(Dataset excerpt begins)

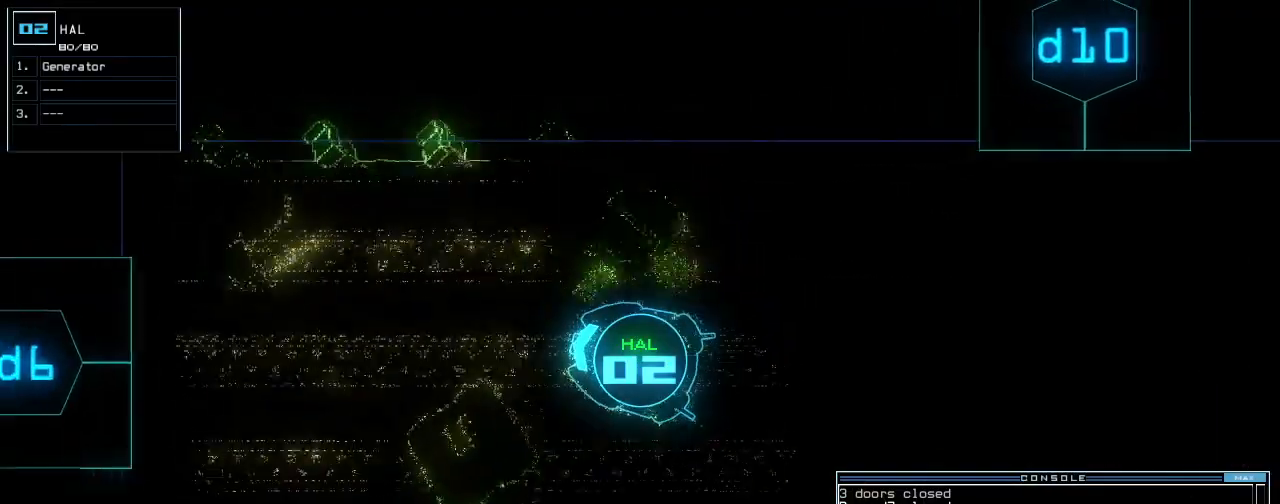
{"keys": [], "events": [[80, "left", "down"], [140, "left", "up"], [460, "up", "up"]]}
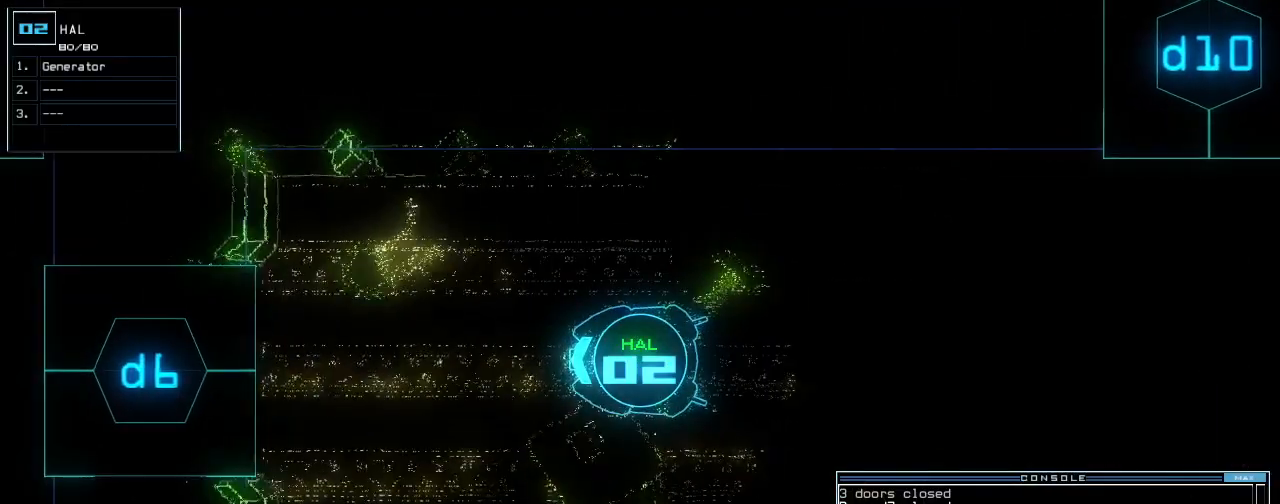
{"keys": ["down"], "events": [[20, "down", "down"], [260, "right", "down"], [380, "right", "up"]]}
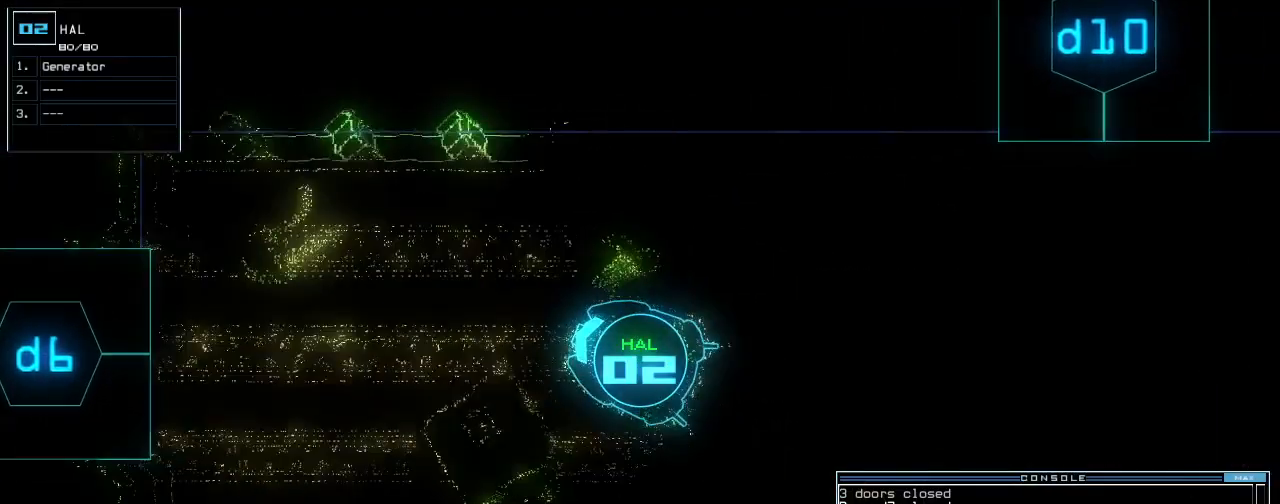
{"keys": ["down"], "events": [[40, "right", "down"], [140, "right", "up"], [360, "right", "down"], [460, "right", "up"]]}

(Dataset excerpt ends)

Write the material above out again exactly. Omit every image.

* Exercise output:
{"keys": [], "events": [[80, "left", "down"], [140, "left", "up"], [460, "up", "up"]]}
{"keys": ["down"], "events": [[20, "down", "down"], [260, "right", "down"], [380, "right", "up"]]}
{"keys": ["down"], "events": [[40, "right", "down"], [140, "right", "up"], [360, "right", "down"], [460, "right", "up"]]}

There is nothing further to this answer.